» Excerpted text
= = = = =

Law Lords and the silence of the witnesses…

Over at the Telegraph, I’ve a piece on the implications of the House of Lords decision to refer to the legislature the question of whether witnesses should be allowed anonymity during trials where there is a possibility they might be intimidated. The problem is more complex than it seems as it involves the breach of some ancient tenets of English common law. In most cases, there is no need to resort to such remedies. In London, for instance, the murder clear up rate stands between 80%-90%. The problem comes primarily when dealing with gangland, or organised killings, as the 3,628 3,268 unsolved murder cases in Northern Ireland from the 1969-1998 suggests. More over at the Telegraph…

, , ,

  • Mick,

    … the 3,628 unsolved murder cases in Northern Ireland from the 1969-1998 …

    Malcolm Sutton’s Index of Deaths from the Conflict in Ireland ( gives 3,524 as the total number of conflict-related deaths between 14 July 1969 and 31 December 2001. And we all know that many of these deaths were solved. So are you perhaps being sloppy with your stats?

= = = = =

» Request 1
Translate this sentence from the post on witness anonymity into Spanish: "In most cases, there is no need to resort to such remedies."
» Request 2
Transcribe the part of the post on witness anonymity starting at "Malcolm Sutton’s Index" and ending at "with your stats?".

= = = = =

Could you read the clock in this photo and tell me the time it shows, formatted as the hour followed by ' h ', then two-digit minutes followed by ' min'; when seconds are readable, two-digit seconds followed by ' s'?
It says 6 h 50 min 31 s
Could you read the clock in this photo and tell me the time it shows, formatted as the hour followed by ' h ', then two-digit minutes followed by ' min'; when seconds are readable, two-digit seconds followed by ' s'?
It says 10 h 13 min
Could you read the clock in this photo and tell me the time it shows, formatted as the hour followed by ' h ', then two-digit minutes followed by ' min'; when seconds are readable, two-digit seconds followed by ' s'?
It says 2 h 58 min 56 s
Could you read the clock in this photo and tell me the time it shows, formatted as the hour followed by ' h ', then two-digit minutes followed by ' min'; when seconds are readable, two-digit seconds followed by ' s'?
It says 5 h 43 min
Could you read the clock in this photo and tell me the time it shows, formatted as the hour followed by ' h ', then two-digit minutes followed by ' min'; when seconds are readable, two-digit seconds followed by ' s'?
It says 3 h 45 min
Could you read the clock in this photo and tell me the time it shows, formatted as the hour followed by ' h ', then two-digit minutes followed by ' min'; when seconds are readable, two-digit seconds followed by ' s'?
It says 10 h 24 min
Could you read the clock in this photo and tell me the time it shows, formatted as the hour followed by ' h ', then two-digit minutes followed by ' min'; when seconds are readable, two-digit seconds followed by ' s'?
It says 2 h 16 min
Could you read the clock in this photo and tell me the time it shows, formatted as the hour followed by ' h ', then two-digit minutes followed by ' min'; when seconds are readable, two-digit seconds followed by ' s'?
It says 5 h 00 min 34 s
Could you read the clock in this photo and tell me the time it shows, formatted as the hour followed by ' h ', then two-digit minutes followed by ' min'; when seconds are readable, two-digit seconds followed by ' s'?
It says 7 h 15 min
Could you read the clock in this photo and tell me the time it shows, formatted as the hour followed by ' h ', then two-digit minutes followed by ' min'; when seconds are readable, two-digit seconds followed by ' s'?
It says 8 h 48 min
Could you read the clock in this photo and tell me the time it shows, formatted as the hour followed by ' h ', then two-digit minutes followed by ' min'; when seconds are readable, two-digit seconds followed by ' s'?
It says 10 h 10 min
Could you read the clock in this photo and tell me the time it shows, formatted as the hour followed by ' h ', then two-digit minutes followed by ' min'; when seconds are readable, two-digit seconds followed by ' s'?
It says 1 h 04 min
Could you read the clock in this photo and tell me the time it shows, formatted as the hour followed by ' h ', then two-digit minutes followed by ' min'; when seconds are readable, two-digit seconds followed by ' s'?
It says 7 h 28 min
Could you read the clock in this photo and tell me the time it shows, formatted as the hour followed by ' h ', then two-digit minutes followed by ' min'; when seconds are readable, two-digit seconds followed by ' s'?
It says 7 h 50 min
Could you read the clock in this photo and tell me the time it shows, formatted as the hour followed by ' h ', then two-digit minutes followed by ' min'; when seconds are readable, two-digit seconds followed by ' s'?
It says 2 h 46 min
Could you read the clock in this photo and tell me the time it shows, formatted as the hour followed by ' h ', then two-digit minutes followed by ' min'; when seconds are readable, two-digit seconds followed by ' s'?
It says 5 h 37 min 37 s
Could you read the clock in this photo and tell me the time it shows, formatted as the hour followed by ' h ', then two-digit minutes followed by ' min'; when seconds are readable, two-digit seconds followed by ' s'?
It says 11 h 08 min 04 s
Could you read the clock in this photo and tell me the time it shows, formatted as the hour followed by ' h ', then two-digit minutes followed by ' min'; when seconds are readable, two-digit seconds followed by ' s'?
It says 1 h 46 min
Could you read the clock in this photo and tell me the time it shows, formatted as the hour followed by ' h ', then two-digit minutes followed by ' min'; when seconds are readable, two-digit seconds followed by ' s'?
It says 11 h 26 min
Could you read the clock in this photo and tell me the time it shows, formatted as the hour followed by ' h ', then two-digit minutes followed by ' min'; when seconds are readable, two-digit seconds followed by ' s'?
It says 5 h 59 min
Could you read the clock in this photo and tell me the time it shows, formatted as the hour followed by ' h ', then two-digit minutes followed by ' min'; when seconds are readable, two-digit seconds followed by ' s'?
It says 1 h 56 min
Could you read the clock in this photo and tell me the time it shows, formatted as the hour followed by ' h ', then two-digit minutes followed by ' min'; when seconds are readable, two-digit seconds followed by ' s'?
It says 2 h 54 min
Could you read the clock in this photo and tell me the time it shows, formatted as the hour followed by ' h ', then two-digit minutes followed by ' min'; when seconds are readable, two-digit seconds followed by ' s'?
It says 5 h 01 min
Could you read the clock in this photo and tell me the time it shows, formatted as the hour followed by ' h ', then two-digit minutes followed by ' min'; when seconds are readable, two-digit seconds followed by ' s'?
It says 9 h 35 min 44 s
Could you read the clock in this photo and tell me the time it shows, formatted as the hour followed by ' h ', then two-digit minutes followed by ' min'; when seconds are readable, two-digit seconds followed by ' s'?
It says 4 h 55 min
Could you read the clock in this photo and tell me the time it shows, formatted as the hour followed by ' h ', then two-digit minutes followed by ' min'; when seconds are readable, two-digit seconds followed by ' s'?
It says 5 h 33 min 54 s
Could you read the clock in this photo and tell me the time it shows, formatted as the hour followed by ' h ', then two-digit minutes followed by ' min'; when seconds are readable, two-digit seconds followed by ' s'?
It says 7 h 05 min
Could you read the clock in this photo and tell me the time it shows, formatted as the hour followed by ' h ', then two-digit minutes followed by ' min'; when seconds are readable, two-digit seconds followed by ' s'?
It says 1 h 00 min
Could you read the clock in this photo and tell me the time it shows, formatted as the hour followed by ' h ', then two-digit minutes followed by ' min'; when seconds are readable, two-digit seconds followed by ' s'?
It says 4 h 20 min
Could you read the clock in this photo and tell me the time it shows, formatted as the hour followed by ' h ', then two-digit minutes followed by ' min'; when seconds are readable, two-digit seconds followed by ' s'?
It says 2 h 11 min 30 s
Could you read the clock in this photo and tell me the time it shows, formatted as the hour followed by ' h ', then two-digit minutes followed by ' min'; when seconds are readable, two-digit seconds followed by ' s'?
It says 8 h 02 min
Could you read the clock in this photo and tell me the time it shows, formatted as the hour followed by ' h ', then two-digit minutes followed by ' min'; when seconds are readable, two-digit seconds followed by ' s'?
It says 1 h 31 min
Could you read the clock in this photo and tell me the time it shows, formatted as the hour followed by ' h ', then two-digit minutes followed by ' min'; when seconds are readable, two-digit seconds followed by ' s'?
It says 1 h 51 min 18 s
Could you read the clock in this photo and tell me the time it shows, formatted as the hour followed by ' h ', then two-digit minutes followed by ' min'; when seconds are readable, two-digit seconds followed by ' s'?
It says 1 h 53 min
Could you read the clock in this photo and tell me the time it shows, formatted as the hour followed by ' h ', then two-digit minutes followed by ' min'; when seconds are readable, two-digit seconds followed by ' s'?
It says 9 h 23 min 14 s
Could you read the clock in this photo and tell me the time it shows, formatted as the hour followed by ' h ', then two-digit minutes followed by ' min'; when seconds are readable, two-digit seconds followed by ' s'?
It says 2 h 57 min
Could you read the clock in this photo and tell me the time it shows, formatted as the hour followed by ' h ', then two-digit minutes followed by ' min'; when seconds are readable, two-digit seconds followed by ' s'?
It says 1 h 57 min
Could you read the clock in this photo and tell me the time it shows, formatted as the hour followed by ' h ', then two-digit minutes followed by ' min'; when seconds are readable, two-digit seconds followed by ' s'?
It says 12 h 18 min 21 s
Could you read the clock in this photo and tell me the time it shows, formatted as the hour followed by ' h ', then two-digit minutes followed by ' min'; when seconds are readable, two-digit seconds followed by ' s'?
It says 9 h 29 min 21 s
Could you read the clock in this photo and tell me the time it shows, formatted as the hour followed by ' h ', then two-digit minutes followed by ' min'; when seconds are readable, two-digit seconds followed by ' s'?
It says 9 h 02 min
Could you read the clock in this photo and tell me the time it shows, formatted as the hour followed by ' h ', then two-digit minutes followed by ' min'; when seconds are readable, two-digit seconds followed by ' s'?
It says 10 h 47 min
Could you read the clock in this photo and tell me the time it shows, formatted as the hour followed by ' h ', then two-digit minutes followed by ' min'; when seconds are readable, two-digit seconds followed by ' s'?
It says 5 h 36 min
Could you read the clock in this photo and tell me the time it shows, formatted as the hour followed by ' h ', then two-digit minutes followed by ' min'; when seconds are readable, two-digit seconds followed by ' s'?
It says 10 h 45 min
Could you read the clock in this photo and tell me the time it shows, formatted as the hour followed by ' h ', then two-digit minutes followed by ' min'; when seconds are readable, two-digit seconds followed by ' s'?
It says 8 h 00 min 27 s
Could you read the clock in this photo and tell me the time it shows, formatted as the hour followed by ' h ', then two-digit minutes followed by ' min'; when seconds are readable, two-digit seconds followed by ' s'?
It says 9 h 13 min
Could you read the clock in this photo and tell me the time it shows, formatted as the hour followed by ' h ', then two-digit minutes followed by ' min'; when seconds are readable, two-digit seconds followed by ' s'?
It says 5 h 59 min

= = = = =

» Output 1
En la mayoría de los casos, no hay necesidad de recurrir a tales remedios.

» Output 2
Malcolm Sutton’s Index of Deaths from the Conflict in Ireland ( gives 3,524 as the total number of conflict-related deaths between 14 July 1969 and 31 December 2001. And we all know that many of these deaths were solved. So are you perhaps being sloppy with your stats?